The last few years I’ve set a goal of how many books to read, thanks to my friend, Rachel, who has done the same.  2009 was 40 and I made 36 1/2.  2010 was 30 and I made 46.  2011 had a goal of 25 with the addition of the goal to watch 15 documentaries.  I almost have 2 on the list thus far.

I thought I was doing so well until a friend posted on FB that she read 130+ books last year. Awesome!  I’m content with my small number and am certain I will pass it but it’s fun for me to have a goal.  I’m competitive with myself and so read I shall.  I have a variety of things on my list and keep it updated as I go on FB.  I shall post it periodically here as well as on the new site another friend, Lora, suggested – http://www.goodreads.com.  I’d love to hear about your reading, any suggestions (as long as they aren’t scarey, I am a chicken) or any memories you have of reading and why you read.

I was saddened one day to hear from a coworker how he and his wife use reading as a punishment for their children and I pray that someday the whole family will see reading as a joy.

What are you reading right now?

I’m sitting on my couch in the dark as the morning light filters through the curtains and I listen to the few cars drive along a nearby ‘shortcut’ through town.  I fell asleep on the couch last night watching my Netflix NCIS on my laptop.  I woke up around 230 long enough to wash my face and move to my own bed.

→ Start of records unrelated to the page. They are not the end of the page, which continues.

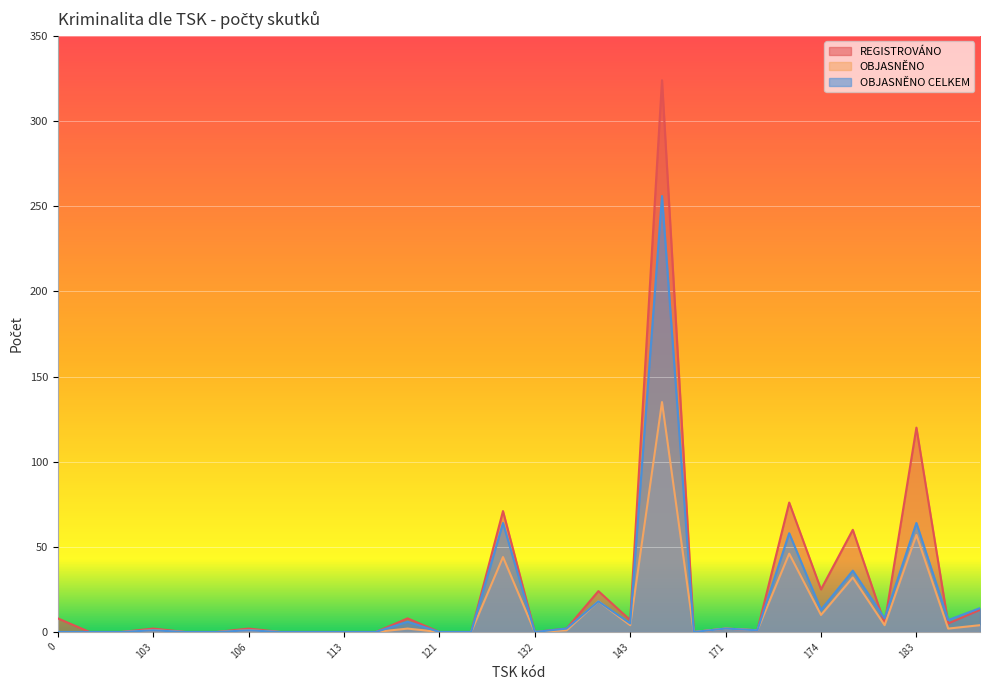

True or false: OBJASNĚNO CELKEM has a value of 1 at 106.

True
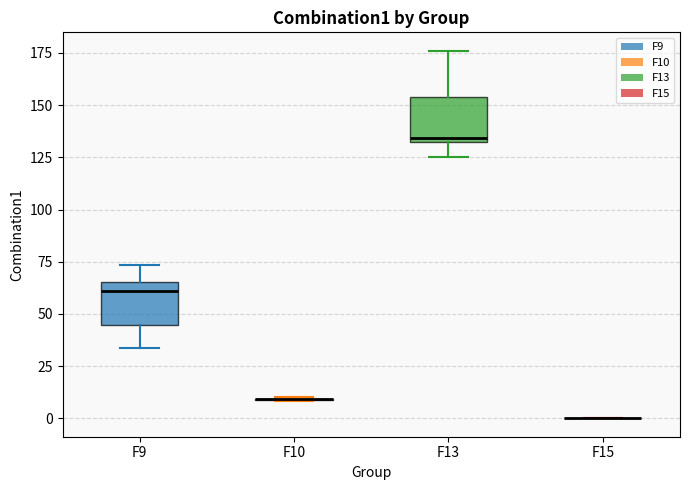

Reading left to right, read every box against the y-axis: the position of its median line, the range the box covers, and the ends of its whiskers. The values are not printed on the chart, so give them approximately, as read against the axis.

F9: median 60, box 45 to 65, whiskers 35 to 75
F10: box collapsed to a line at 10, whiskers 10 to 10
F13: median 135 (just above the box's lower edge), box 135 to 155, whiskers 125 to 175
F15: box collapsed to a line at 0, whiskers 0 to 0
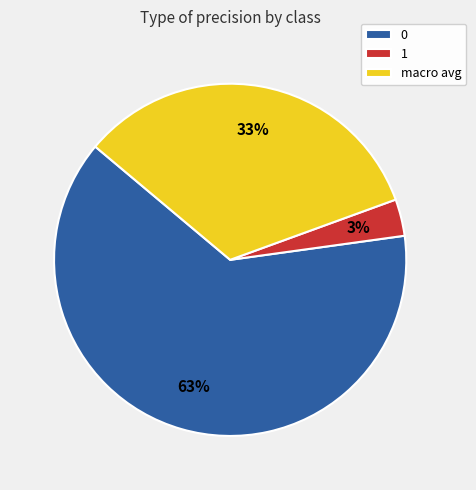

Combined, do 1 and macro avg account for over 50%?

No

Now I’m back on my couch where I’ve watched some more NCIS, done some facebooking, emailing, BBCing and such.  I checked to see if I needed to mail any cds or dvds from my swapa accounts (really cool if you don’t know about them).  On and on.  I think I’ll do some blog catching up now and then move along to more NCIS before I put it back into the mail this afternoon.

Nothing exciting here.  Looking at making a second cuppa tea and washing dishes.  Yup, that’s exciting as it gets as I await what I hope will arrive in today’s mail – my photo order so that I can start scrapping like a maniac.

So, as I try to get back into blogging, I wouldn’t say this is one of my better entries, but sometimes you just have to get out there and do something to get back into the groove.  Look out groove – here I come!